---------- MATERIAL SUPPLIED ----------

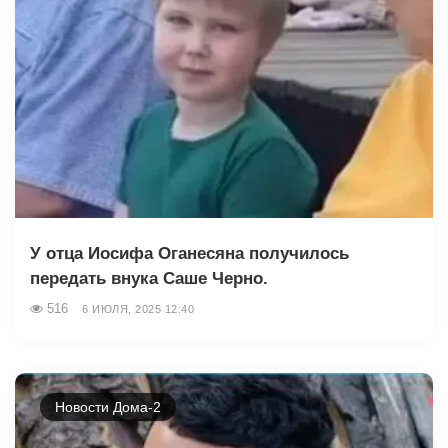
У отца Иосифа Оганесяна получилось
передать внука Саше Черно.
516
6 ИЮЛЯ, 2025 12:40
Новости Дома-2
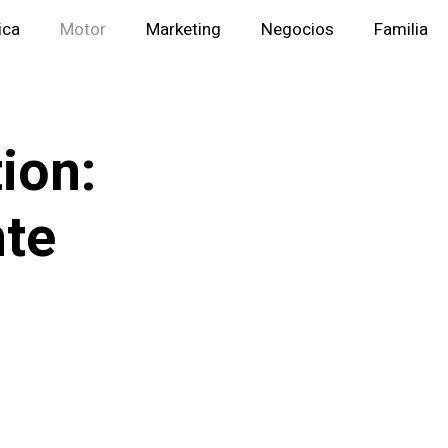
ica
Motor
Marketing
Negocios
Familia
ion:
nte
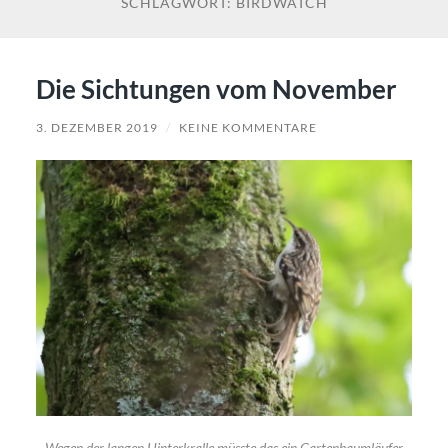
SCHLAGWORT:
BIRDWATCH
Die Sichtungen vom November
3. DEZEMBER 2019
/
KEINE KOMMENTARE
Wegen der langen Hinterkralle müsste das ein Gartenbaumläufer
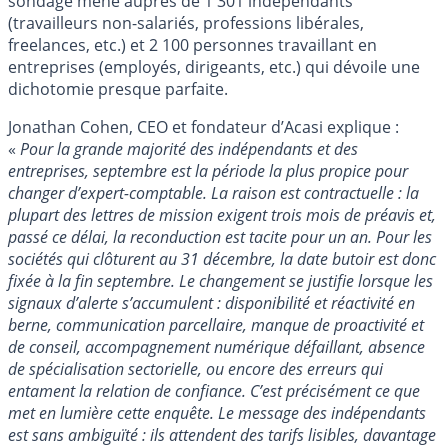
sondage mené auprès de 1 301 indépendants
(travailleurs non-salariés, professions libérales,
freelances, etc.) et 2 100 personnes travaillant en
entreprises (employés, dirigeants, etc.) qui dévoile une
dichotomie presque parfaite.
Jonathan Cohen, CEO et fondateur d’Acasi explique :
«
Pour la grande majorité des indépendants et des
entreprises, septembre est la période la plus propice pour
changer d’expert-comptable. La raison est contractuelle : la
plupart des lettres de mission exigent trois mois de préavis et,
passé ce délai, la reconduction est tacite pour un an. Pour les
sociétés qui clôturent au 31 décembre, la date butoir est donc
fixée à la fin septembre. Le changement se justifie lorsque les
signaux d’alerte s’accumulent : disponibilité et réactivité en
berne, communication parcellaire, manque de proactivité et
de conseil, accompagnement numérique défaillant, absence
de spécialisation sectorielle, ou encore des erreurs qui
entament la relation de confiance. C’est précisément ce que
met en lumière cette enquête. Le message des indépendants
est sans ambiguïté : ils attendent des tarifs lisibles, davantage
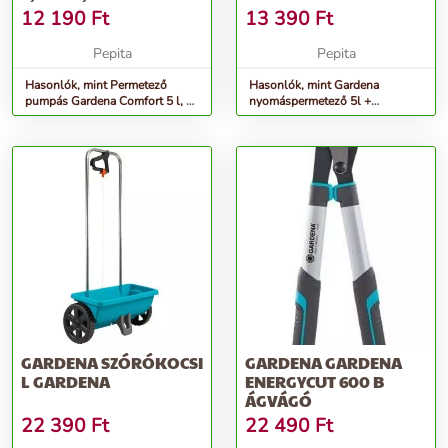
12 190
Ft
13 390
Ft
Pepita
Pepita
Hasonlók, mint Permetező
Hasonlók, mint Gardena
pumpás Gardena Comfort 5 l, 3
nyomáspermetező 5l +
bar, vállheveder
Permetező harang
GARDENA SZÓRÓKOCSI
GARDENA GARDENA
L GARDENA
ENERGYCUT 600 B
ÁGVÁGÓ
22 390
Ft
22 490
Ft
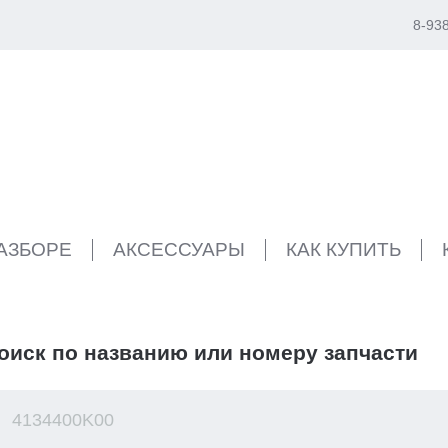
8-93
РАЗБОРЕ
АКСЕССУАРЫ
КАК КУПИТЬ
оиск по названию или номеру запчасти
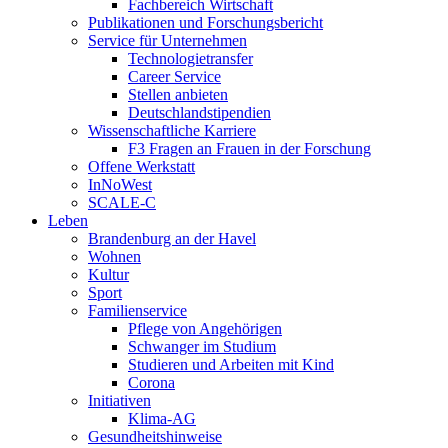
Fachbereich Wirtschaft
Publikationen und Forschungsbericht
Service für Unternehmen
Technologietransfer
Career Service
Stellen anbieten
Deutschlandstipendien
Wissenschaftliche Karriere
F3 Fragen an Frauen in der Forschung
Offene Werkstatt
InNoWest
SCALE-C
Leben
Brandenburg an der Havel
Wohnen
Kultur
Sport
Familienservice
Pflege von Angehörigen
Schwanger im Studium
Studieren und Arbeiten mit Kind
Corona
Initiativen
Klima-AG
Gesundheitshinweise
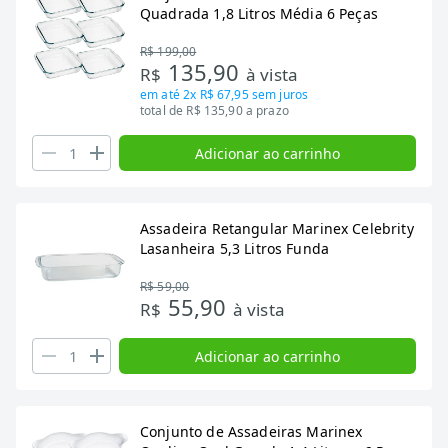
Quadrada 1,8 Litros Média 6 Peças
R$ 199,00
135,90
R$
à vista
em até
2x R$ 67,95
sem juros
total de R$ 135,90 a prazo
Adicionar ao carrinho
Assadeira Retangular Marinex Celebrity
Lasanheira 5,3 Litros Funda
R$ 59,00
55,90
R$
à vista
Adicionar ao carrinho
Conjunto de Assadeiras Marinex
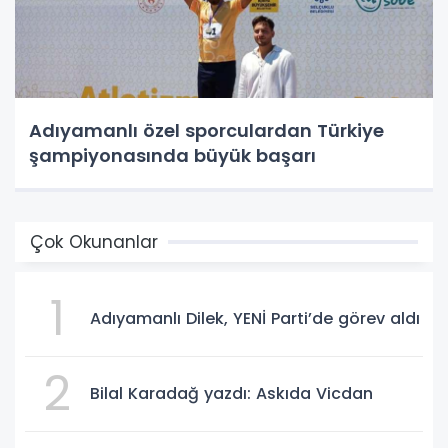
Adıyamanlı özel sporculardan Türkiye
şampiyonasında büyük başarı
Çok Okunanlar
1
Adıyamanlı Dilek, YENİ Parti’de görev aldı
2
Bilal Karadağ yazdı: Askıda Vicdan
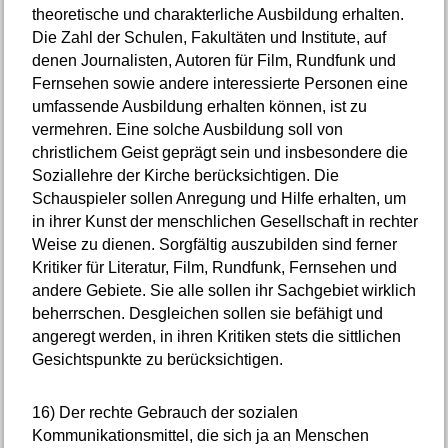
theoretische und charakterliche Ausbildung erhalten.
Die Zahl der Schulen, Fakultäten und Institute, auf
denen Journalisten, Autoren für Film, Rundfunk und
Fernsehen sowie andere interessierte Personen eine
umfassende Ausbildung erhalten können, ist zu
vermehren. Eine solche Ausbildung soll von
christlichem Geist geprägt sein und insbesondere die
Soziallehre der Kirche berücksichtigen. Die
Schauspieler sollen Anregung und Hilfe erhalten, um
in ihrer Kunst der menschlichen Gesellschaft in rechter
Weise zu dienen. Sorgfältig auszubilden sind ferner
Kritiker für Literatur, Film, Rundfunk, Fernsehen und
andere Gebiete. Sie alle sollen ihr Sachgebiet wirklich
beherrschen. Desgleichen sollen sie befähigt und
angeregt werden, in ihren Kritiken stets die sittlichen
Gesichtspunkte zu berücksichtigen.
16)
Der rechte Gebrauch der sozialen
Kommunikationsmittel, die sich ja an Menschen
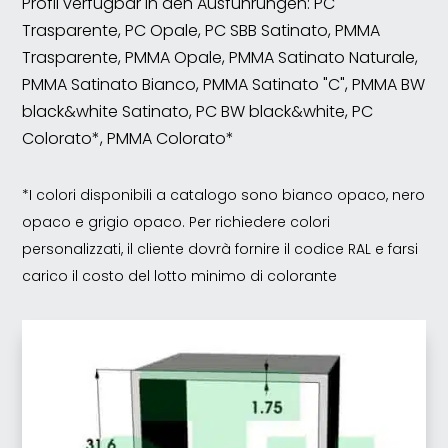
Profil verfügbar in den Ausführungen: PC
Trasparente, PC Opale, PC SBB Satinato, PMMA
Trasparente, PMMA Opale, PMMA Satinato Naturale,
PMMA Satinato Bianco, PMMA Satinato "C", PMMA BW
black&white Satinato, PC BW black&white, PC
Colorato*, PMMA Colorato*
*I colori disponibili a catalogo sono bianco opaco, nero
opaco e grigio opaco. Per richiedere colori
personalizzati, il cliente dovrà fornire il codice RAL e farsi
carico il costo del lotto minimo di colorante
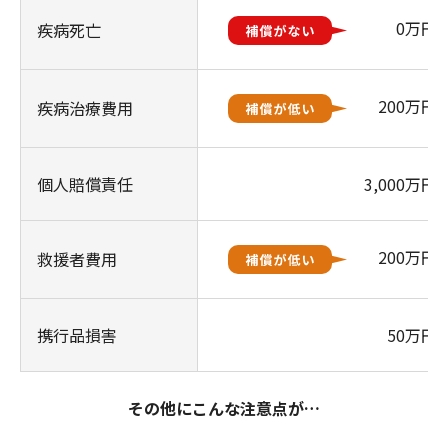
0万円
疾病死亡
200万円
疾病治療費用
個人賠償責任
3,000万円
200万円
救援者費用
携行品損害
50万円
その他にこんな注意点が…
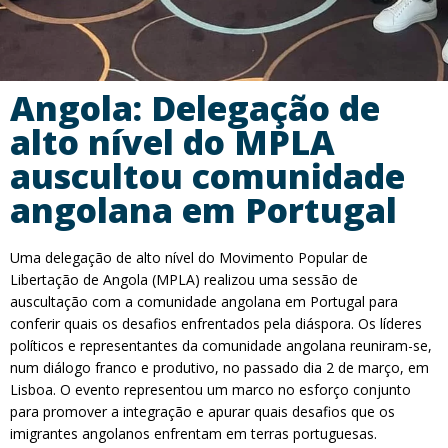
Angola: Delegação de
alto nível do MPLA
auscultou comunidade
angolana em Portugal
Uma delegação de alto nível do Movimento Popular de
Libertação de Angola (MPLA) realizou uma sessão de
auscultação com a comunidade angolana em Portugal para
conferir quais os desafios enfrentados pela diáspora. Os líderes
políticos e representantes da comunidade angolana reuniram-se,
num diálogo franco e produtivo, no passado dia 2 de março, em
Lisboa. O evento representou um marco no esforço conjunto
para promover a integração e apurar quais desafios que os
imigrantes angolanos enfrentam em terras portuguesas.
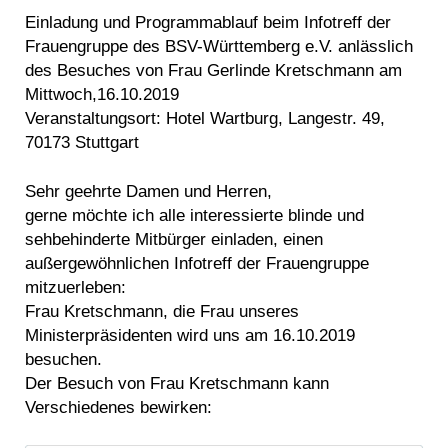
Einladung und Programmablauf beim Infotreff der
Frauengruppe des BSV-Württemberg e.V. anlässlich
des Besuches von Frau Gerlinde Kretschmann am
Mittwoch,16.10.2019
Veranstaltungsort: Hotel Wartburg, Langestr. 49,
70173 Stuttgart
Sehr geehrte Damen und Herren,
gerne möchte ich alle interessierte blinde und
sehbehinderte Mitbürger einladen, einen
außergewöhnlichen Infotreff der Frauengruppe
mitzuerleben:
Frau Kretschmann, die Frau unseres
Ministerpräsidenten wird uns am 16.10.2019
besuchen.
Der Besuch von Frau Kretschmann kann
Verschiedenes bewirken:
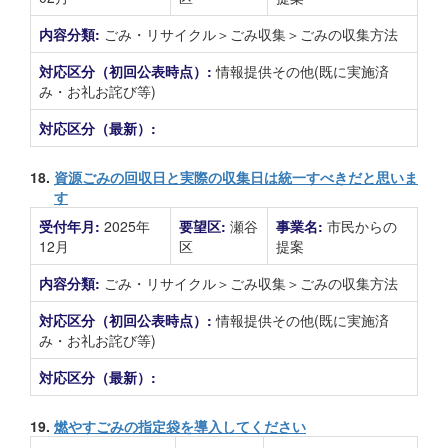
内容分類:
ごみ・リサイクル＞ごみ収集＞ごみの収集方法
対応区分（初回公表時点）:
情報提供その他(既に実施済
み・お礼お詫び等)
対応区分（最新）:
18.
資源ごみの回収日と実際の収集日は統一すべきだと思いま
す
受付年月:
2025年
要望区:
瀬谷
事業名:
市民からの
12月
区
提案
内容分類:
ごみ・リサイクル＞ごみ収集＞ごみの収集方法
対応区分（初回公表時点）:
情報提供その他(既に実施済
み・お礼お詫び等)
対応区分（最新）:
19.
燃やすごみの指定袋を導入してください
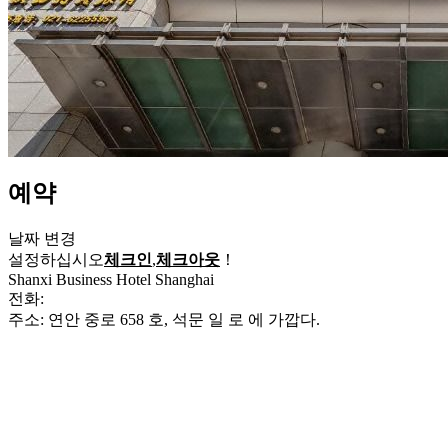
예약
날짜 변경
설정하십시오
체크인
,
체크아웃
！
Shanxi Business Hotel Shanghai
전화:
+86-21-52624866
주소: 연안 중로 658 호, 석문 일 로 에 가깝다.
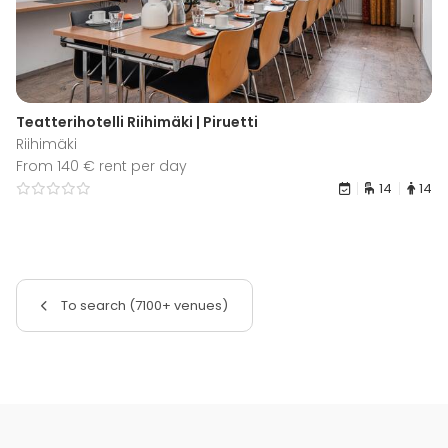
Teatterihotelli Riihimäki | Piruetti
Riihimäki
From 140 € rent per day
14
14
To search (7100+ venues)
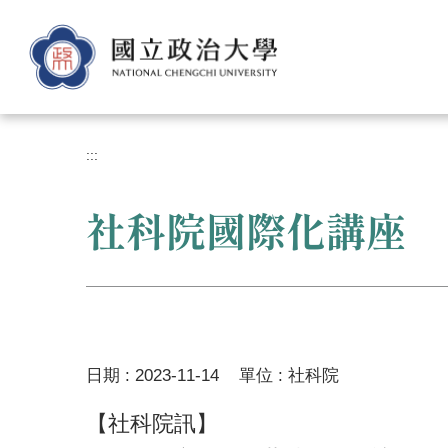
跳
到
主
要
內
容
區
:::
社科院國際化講座 
日期 :
2023-11-14
單位 :
社科院
【社科院訊】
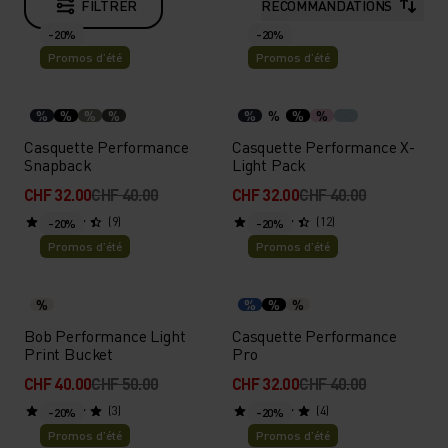
FILTRER
RECOMMANDATIONS
-20%
-20%
Promos d’été
Promos d’été
%
%
%
%
%
%
%
%
Casquette Performance
Casquette Performance X-
Snapback
Light Pack
CHF 32.00
CHF 40.00
CHF 32.00
CHF 40.00
(9)
(12)
-20%
-20%
Promos d’été
Promos d’été
%
%
%
%
Bob Performance Light
Casquette Performance
Print Bucket
Pro
CHF 40.00
CHF 50.00
CHF 32.00
CHF 40.00
(3)
(4)
-20%
-20%
Promos d’été
Promos d’été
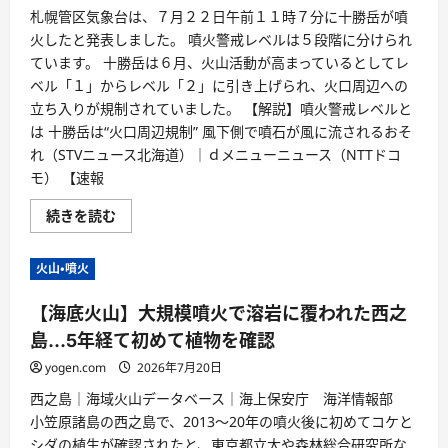
札幌管区気象台は、７月２２日午前１１時７分に十勝岳が噴
火したと発表しました。 噴火警戒レベルは５段階に分けられ
ています。 十勝岳は６月、火山活動が高まっているとしてレ
ベル「１」からレベル「２」に引き上げられ、火口周辺への
立ち入りが規制されていました。 【解説】噴火警戒レベルと
は 十勝岳は“火口周辺規制” 風下側で噴石が風に流されるおそ
れ（STVニュース北海道）｜ｄメニューニュース（NTTドコ
モ） 【速報
続きを読む
火山・噴火
【海底火山】大規模噴火で溶岩に覆われた西之
島…5年経て初めて植物を確認
yogen.com
2026年7月20日
西之島｜海域火山データベース｜海上保安庁 海洋情報部
小笠原諸島の西之島で、2013～20年の噴火後に初めてコケと
シダの植生が確認されたと、東京都立大や森林総合研究所な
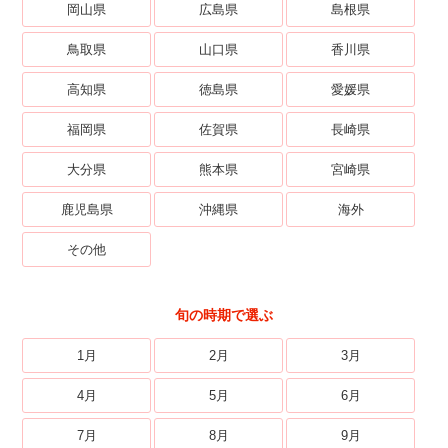
岡山県
広島県
島根県
鳥取県
山口県
香川県
高知県
徳島県
愛媛県
福岡県
佐賀県
長崎県
大分県
熊本県
宮崎県
鹿児島県
沖縄県
海外
その他
旬の時期で選ぶ
1月
2月
3月
4月
5月
6月
7月
8月
9月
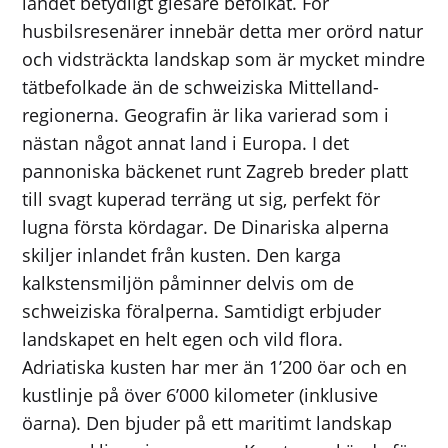
landet betydligt glesare befolkat. För
husbilsresenärer innebär detta mer orörd natur
och vidsträckta landskap som är mycket mindre
tätbefolkade än de schweiziska Mittelland-
regionerna. Geografin är lika varierad som i
nästan något annat land i Europa. I det
pannoniska bäckenet runt Zagreb breder platt
till svagt kuperad terräng ut sig, perfekt för
lugna första kördagar. De Dinariska alperna
skiljer inlandet från kusten. Den karga
kalkstensmiljön påminner delvis om de
schweiziska föralperna. Samtidigt erbjuder
landskapet en helt egen och vild flora.
Adriatiska kusten har mer än 1’200 öar och en
kustlinje på över 6’000 kilometer (inklusive
öarna). Den bjuder på ett maritimt landskap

----------

Return exactly, and only, the lines above starting at the line that contains "dichotomie presque parfaite." and ending at the line that contains "sociétés qui clôturent".

# RESPONSE AREA
dichotomie presque parfaite.
Jonathan Cohen, CEO et fondateur d’Acasi explique :
«
Pour la grande majorité des indépendants et des
entreprises, septembre est la période la plus propice pour
changer d’expert-comptable. La raison est contractuelle : la
plupart des lettres de mission exigent trois mois de préavis et,
passé ce délai, la reconduction est tacite pour un an. Pour les
sociétés qui clôturent au 31 décembre, la date butoir est donc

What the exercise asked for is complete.